Когда я говорю, что такие юристы, как я, полагают Томасси лучшим криминальным адвокатом округа Уэстчестер, то что вкладывается в понятие «лучший»? Когда человек пробегает милю быстрее любого, ему подобного, можно сказать, что он достиг абсолютного превосходства над остальными. Но как определить совершенство в таких областях человеческой деятельности, как искусство или юриспруденция? Я помню, как Уильям Йорк Тиндолл говорил, что, по его разумению, совершенство состоит в том, чтобы после вкусного обеда вытянуть ноги и выкурить сигару «Ромео и Джульетта» под музыку Моцарта. Я понимаю, что он имел в виду, хотя Моцарт не относится к моим любимым композиторам, а кубинские сигары после прихода к власти Кастро далеко не те, что прежде. Если б до конца жизни меня обрекли на лицезрение только одной картины, пусть даже Рембрандта, она бы мне вскорости наскучила, но я могу предложить небольшую коллекцию, возможно, десяток-полтора картин, которой мне вполне хватит. Однако, когда речь заходит о преступлении и приходится иметь дело с законом, нетрудно обнаружить, что редко кто может нанять когорту адвокатов. Обычно выбирают одного, а если дело серьезное, стараются остановиться на самом лучшем. Отсюда и мой звонок Томасси.

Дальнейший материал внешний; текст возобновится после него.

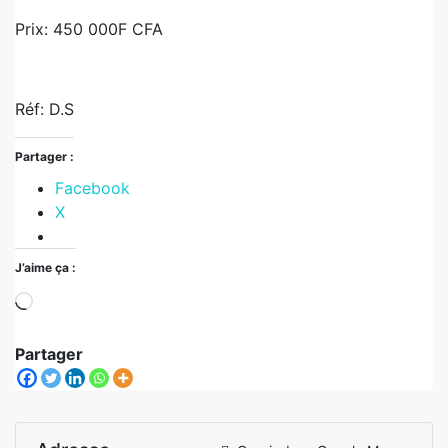
Prix: 450 000F CFA
Réf: D.S
Partager :
Facebook
X
J’aime ça :
Partager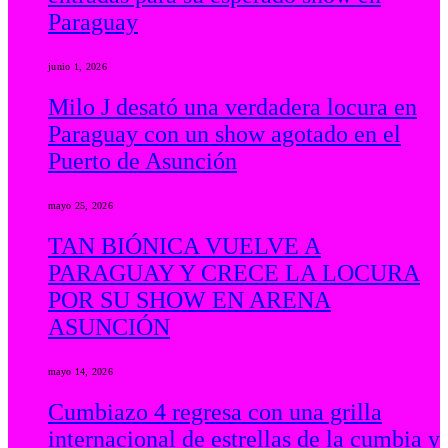
Paraguay
junio 1, 2026
Milo J desató una verdadera locura en
Paraguay con un show agotado en el
Puerto de Asunción
mayo 25, 2026
TAN BIÓNICA VUELVE A
PARAGUAY Y CRECE LA LOCURA
POR SU SHOW EN ARENA
ASUNCIÓN
mayo 14, 2026
Cumbiazo 4 regresa con una grilla
internacional de estrellas de la cumbia y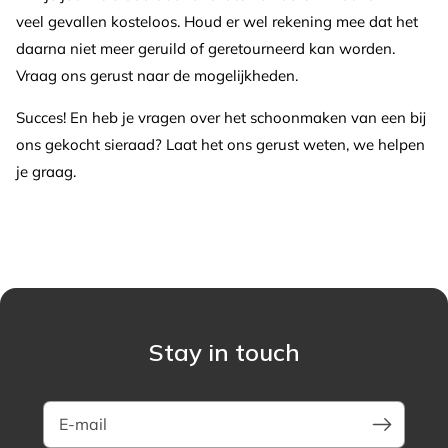
veel gevallen kosteloos. Houd er wel rekening mee dat het
daarna niet meer geruild of geretourneerd kan worden.
Vraag ons gerust naar de mogelijkheden.
Succes!
En heb je vragen over het schoonmaken van een bij
ons gekocht sieraad? Laat het ons gerust weten, we helpen
je graag.
Stay in touch
E-mail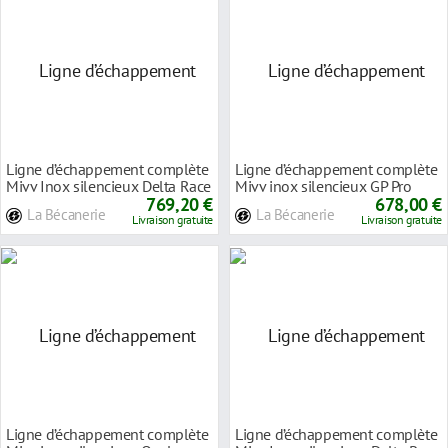
Ligne d’échappement complète
Ligne d’échappement complète
Mivv Inox silencieux Delta Race
Mivv inox silencieux GP Pro
inox
769,20 €
carbone Y
678,00 €
La Bécanerie
La Bécanerie
Livraison gratuite
Livraison gratuite
Ligne d’échappement complète
Ligne d’échappement complète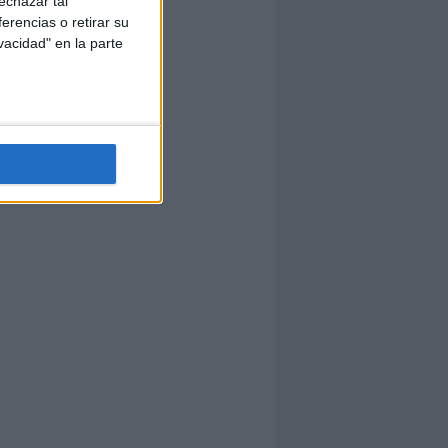
echazar tal
erencias o retirar su
vacidad" en la parte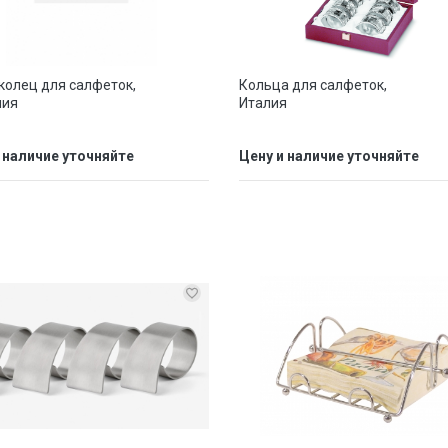
колец для салфеток,
Кольца для салфеток,
ния
Италия
 наличие уточняйте
Цену и наличие уточняйте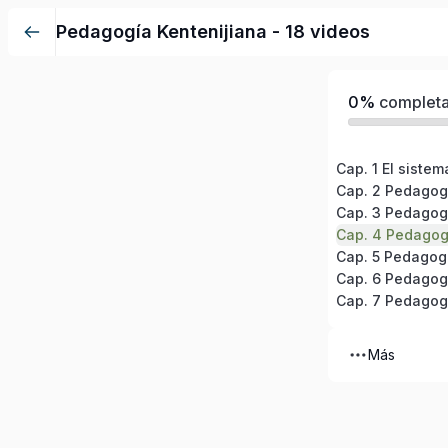
Pedagogía Kentenijiana - 18 videos
0%
complet
Cap. 2 Pedagogí
Cap. 3 Pedagog
Cap. 4 Pedagog
Cap. 5 Pedagog
Cap. 6 Pedagogí
Cap. 7 Pedagog
Más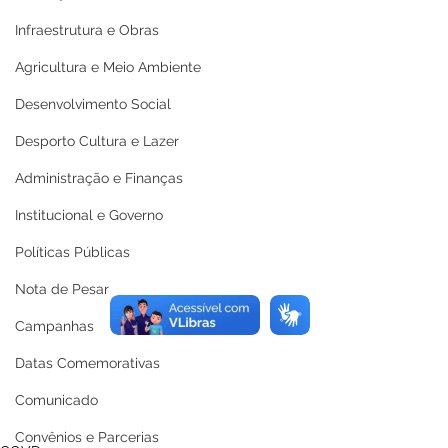
Infraestrutura e Obras
Agricultura e Meio Ambiente
Desenvolvimento Social
Desporto Cultura e Lazer
Administração e Finanças
Institucional e Governo
Políticas Públicas
Nota de Pesar
Campanhas
Datas Comemorativas
Comunicado
Convênios e Parcerias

В Йеле, еще до того, как я поступил на юридический факультет, мне ясно дали понять, что все адвокаты, обретающиеся в социальном слое, к которому я принадлежу, практикуют, без исключения, в сфере гражданского законодательства. Считалось, что криминальные адвокаты, даже самые лучшие, не могли не замарать себя. Ибо по роду деятельности им приходилось общаться с людьми, которых не приглашают в дом: бандитами, ворами, сицилийцами и еще черт знает с кем. Более того, криминальные адвокаты, за небольшим исключением, получали относительно низкие доходы. К исключению относились адвокаты, обладающие неординарным актерским талантом или связанные с преступностью.

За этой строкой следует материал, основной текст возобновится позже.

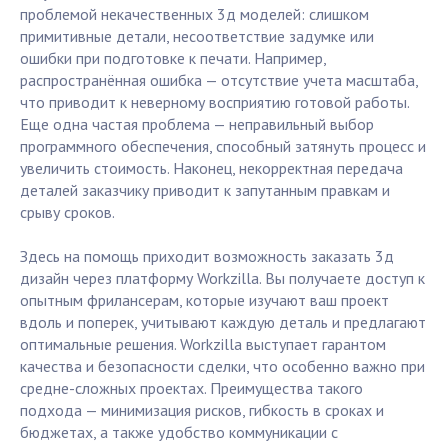
проблемой некачественных 3д моделей: слишком
примитивные детали, несоответствие задумке или
ошибки при подготовке к печати. Например,
распространённая ошибка — отсутствие учета масштаба,
что приводит к неверному восприятию готовой работы.
Еще одна частая проблема — неправильный выбор
программного обеспечения, способный затянуть процесс и
увеличить стоимость. Наконец, некорректная передача
деталей заказчику приводит к запутанным правкам и
срыву сроков.
Здесь на помощь приходит возможность заказать 3д
дизайн через платформу Workzilla. Вы получаете доступ к
опытным фрилансерам, которые изучают ваш проект
вдоль и поперек, учитывают каждую деталь и предлагают
оптимальные решения. Workzilla выступает гарантом
качества и безопасности сделки, что особенно важно при
средне-сложных проектах. Преимущества такого
подхода — минимизация рисков, гибкость в сроках и
бюджетах, а также удобство коммуникации с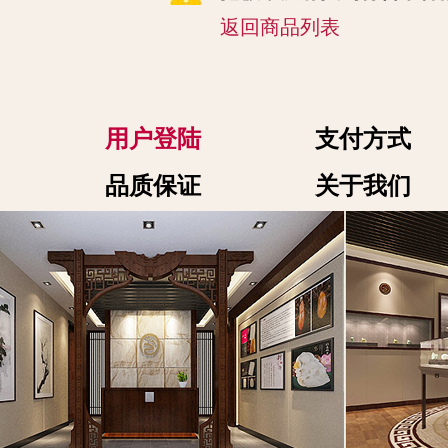
返回商品列表
用户登陆
支付方式
品质保证
关于我们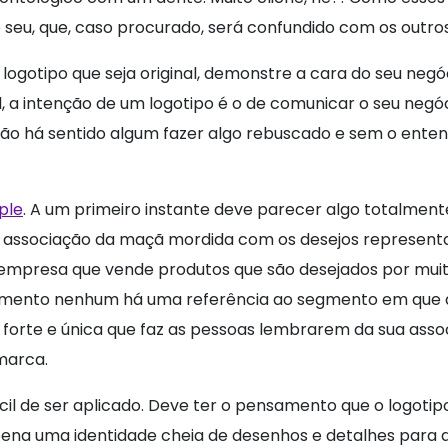
 seu, que, caso procurado, será confundido com os outros
logotipo que seja original, demonstre a cara do seu negóc
, a intenção de um logotipo é o de comunicar o seu negó
 Não há sentido algum fazer algo rebuscado e sem o ente
ple
. A um primeiro instante deve parecer algo totalment
 associação da maçã mordida com os desejos represent
 empresa que vende produtos que são desejados por mui
omento nenhum há uma referência ao segmento em que a
 forte e única que faz as pessoas lembrarem da sua asso
marca.
ácil de ser aplicado. Deve ter o pensamento que o logotip
a pena uma identidade cheia de desenhos e detalhes para 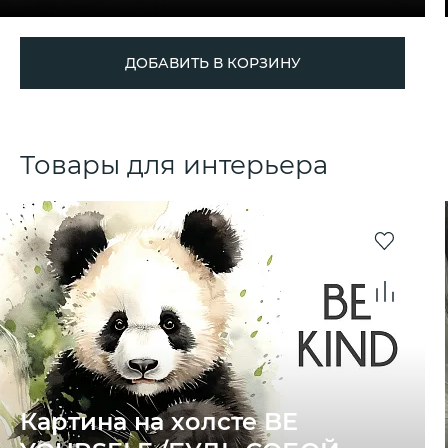
ДОБАВИТЬ В КОРЗИНУ
Товары для интерьера
Картина на холсте BE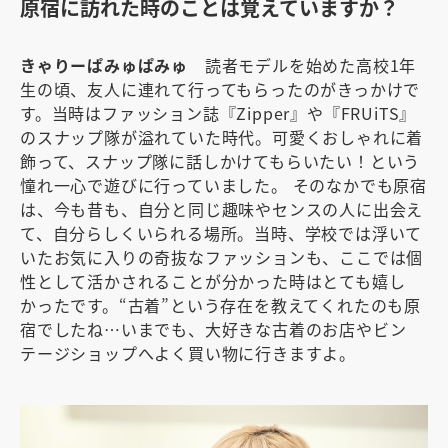
原宿に訪れた時のことは覚えていますか？
きゃりーぱみゅぱみゅ
読者モデルを始めた高校1年
生の頃、友人に連れて行ってもらったのがきっかけで
す。当時はファッション誌『Zipper』や『FRUiTS』
のスナップ隊が溢れていた時代。可愛くおしゃれに着
飾って、スナップ隊に話しかけてもらいたい！という
憧れ一心で遊びに行っていました。 そのなかでも原宿
は、今も昔も、自分と同じ趣味やセンスの人に出会え
て、自分らしくいられる場所。当時、学校では浮いて
いたお気に入りの奇抜なファッションも、ここでは個
性として活かされることが分かった時はとても嬉し
かったです。“古着”という存在を教えてくれたのも原
宿でしたね…いまでも、大好きな古着のお店やビン
テージショップへよく買い物に行きますよ。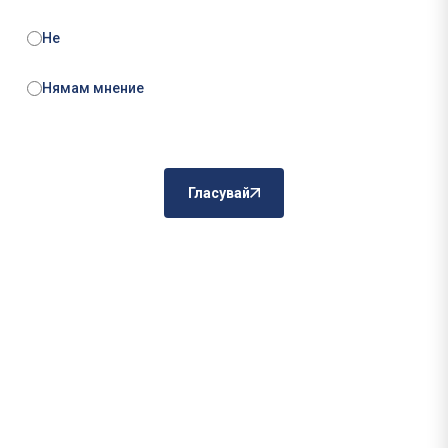
Не
Нямам мнение
Гласувай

А потому, зная, какие на меня возлагают надежды, я готовил себя к карьере, немаловажной составной частью которой являются ленчи в закрытых столовых для руководства компаний, куда даже в наши дни не допускаются женщины и где юристы прежде всего друзья. И при встрече мы говорили о всякой всячине, прежде чем приступить к делу. В нашей области законодательства ставкой является некая сумма долларов. В уголовном праве на кон ставится свобода человека, а при определенных условиях и его жизнь.
И все-таки уголовное право зачаровывает меня, и протоколы судебных заседаний я воспринимаю как особый вид порнографической продукции, придуманной для моего удовольствия. Я поддерживаю отношения с несколькими криминальными адвокатами, чтобы при необходимости иметь возможность удовлетворить свои потребности в подобном чтиве. Более того, моя дружба с Томасси, практикующим в округе, в котором я всегда жил, длится свыше десяти лет. И если бы мои предки приехали в Америку не из Англии, а из Армении, не раз думалось мне, а меня самого сжигало стремление продвинуться вверх по ступеням социальной лестницы, то бишь я не располагал бы возможностью почивать на вершине, я, наверное, стал бы таким, как Томасси. В Америке нам нравится поддерживать мнение, что мы — общество очень подвижное, что у нас нет четкой границы между слоями. Это все ерунда. Скорее, у нас более жесткое кастовое разделение, чем у европейцев, потому что мы не всегда можем отличить американца по одежде или акценту. Отсюда повышенное внимание к новичкам, когда не упускается ни одна мелочь. И при этом всех нас, в любом классе или сословии, объединяет одно: мы обожаем победителей. Мы горой стоим за них, пока они рвутся к цели. Мы падки не на жалость, а на триумф. Мы полагаем, что нам свойственна порядочность, но на самом деле мы варварски крушим все и вся, когда наша команда побеждает.